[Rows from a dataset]
- - - -

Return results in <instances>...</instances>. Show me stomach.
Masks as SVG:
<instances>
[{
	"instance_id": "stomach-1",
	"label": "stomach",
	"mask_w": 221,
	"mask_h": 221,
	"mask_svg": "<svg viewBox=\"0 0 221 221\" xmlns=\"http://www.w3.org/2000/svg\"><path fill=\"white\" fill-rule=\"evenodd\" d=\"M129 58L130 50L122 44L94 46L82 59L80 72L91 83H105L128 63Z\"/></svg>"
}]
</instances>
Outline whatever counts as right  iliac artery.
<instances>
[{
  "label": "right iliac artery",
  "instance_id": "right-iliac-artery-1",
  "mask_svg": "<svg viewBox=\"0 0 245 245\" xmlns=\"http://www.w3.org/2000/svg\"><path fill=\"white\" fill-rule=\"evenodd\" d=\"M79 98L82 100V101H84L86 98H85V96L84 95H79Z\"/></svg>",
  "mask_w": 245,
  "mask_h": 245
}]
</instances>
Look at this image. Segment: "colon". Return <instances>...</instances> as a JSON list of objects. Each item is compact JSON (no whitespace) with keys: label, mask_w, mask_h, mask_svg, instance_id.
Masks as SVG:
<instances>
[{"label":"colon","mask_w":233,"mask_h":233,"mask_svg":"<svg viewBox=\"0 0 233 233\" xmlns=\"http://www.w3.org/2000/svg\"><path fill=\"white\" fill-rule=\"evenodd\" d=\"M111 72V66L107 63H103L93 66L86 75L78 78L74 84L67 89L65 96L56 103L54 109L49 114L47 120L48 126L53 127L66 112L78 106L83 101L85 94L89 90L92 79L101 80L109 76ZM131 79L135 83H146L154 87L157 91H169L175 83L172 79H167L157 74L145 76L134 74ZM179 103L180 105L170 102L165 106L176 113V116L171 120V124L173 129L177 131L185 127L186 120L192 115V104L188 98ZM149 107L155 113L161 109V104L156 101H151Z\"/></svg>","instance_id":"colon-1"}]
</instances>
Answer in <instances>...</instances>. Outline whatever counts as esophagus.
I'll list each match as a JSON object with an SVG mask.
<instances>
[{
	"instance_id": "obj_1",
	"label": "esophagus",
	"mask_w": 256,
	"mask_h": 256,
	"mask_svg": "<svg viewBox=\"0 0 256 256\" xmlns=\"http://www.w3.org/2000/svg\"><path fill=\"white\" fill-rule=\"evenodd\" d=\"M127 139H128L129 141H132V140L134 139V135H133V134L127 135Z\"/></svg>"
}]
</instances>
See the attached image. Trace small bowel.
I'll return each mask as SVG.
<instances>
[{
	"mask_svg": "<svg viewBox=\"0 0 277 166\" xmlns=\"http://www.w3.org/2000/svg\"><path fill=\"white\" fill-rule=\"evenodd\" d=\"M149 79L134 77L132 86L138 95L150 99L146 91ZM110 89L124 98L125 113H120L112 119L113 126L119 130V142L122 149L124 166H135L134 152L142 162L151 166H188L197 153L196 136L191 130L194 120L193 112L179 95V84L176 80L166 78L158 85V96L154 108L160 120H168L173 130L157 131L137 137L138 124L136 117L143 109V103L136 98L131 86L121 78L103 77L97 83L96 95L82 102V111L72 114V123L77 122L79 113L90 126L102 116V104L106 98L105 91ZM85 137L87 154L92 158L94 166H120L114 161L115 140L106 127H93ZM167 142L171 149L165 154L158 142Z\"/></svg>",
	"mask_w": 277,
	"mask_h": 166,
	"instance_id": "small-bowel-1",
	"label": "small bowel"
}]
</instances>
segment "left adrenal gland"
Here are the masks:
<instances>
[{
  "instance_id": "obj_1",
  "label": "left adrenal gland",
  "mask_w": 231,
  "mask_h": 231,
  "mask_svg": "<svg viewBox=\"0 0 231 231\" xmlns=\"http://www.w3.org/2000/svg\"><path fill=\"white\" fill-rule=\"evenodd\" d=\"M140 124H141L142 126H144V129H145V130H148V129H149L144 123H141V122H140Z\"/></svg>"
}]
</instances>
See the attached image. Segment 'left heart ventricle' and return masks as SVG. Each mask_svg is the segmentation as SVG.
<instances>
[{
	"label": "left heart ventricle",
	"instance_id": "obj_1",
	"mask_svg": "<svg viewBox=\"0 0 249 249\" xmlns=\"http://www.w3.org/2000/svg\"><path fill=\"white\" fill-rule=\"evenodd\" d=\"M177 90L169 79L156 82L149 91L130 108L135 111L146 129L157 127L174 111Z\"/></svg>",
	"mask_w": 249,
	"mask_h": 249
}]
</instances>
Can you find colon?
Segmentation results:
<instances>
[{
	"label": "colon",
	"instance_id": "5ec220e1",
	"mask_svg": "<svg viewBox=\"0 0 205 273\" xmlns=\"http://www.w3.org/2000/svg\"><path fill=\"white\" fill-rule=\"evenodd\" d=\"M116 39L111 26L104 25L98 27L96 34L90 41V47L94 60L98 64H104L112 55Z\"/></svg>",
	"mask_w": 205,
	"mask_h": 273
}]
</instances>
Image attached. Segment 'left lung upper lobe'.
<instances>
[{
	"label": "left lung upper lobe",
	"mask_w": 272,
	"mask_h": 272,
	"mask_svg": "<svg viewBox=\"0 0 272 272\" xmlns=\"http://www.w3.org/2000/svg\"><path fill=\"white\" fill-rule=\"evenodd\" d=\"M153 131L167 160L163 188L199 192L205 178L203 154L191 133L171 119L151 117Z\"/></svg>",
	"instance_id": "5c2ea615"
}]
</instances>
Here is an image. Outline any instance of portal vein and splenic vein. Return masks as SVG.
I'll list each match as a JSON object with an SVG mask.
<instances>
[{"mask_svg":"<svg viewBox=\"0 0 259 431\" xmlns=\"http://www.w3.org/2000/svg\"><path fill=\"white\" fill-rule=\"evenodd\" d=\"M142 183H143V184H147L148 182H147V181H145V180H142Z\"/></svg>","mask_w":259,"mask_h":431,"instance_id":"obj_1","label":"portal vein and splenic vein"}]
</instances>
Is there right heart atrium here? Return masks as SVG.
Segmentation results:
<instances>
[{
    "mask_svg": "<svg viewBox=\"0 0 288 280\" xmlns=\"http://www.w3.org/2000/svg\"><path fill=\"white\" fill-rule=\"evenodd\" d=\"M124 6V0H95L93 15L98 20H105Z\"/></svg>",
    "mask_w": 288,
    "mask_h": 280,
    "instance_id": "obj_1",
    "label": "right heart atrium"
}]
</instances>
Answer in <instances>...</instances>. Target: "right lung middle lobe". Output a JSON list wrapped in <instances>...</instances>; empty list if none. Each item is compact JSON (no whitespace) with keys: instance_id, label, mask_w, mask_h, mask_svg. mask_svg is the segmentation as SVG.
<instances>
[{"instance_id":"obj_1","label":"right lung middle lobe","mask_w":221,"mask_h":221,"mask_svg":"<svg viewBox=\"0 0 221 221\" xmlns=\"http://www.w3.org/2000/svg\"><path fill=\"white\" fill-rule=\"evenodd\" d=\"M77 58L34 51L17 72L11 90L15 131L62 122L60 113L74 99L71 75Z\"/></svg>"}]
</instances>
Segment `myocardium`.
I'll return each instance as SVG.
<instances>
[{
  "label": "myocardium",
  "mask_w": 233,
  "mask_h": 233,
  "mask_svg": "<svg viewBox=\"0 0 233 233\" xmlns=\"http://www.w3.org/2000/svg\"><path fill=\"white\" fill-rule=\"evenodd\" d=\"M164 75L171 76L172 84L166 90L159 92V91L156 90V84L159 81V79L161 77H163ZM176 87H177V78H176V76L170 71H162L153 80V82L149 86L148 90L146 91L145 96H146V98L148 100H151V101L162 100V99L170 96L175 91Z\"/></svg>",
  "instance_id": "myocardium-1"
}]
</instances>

- - - -

#### Task details:
How many lines of the listing above contain the string "Answer"? Case counts, so match capitalization exactly, and give only the number.

#### Final result:
2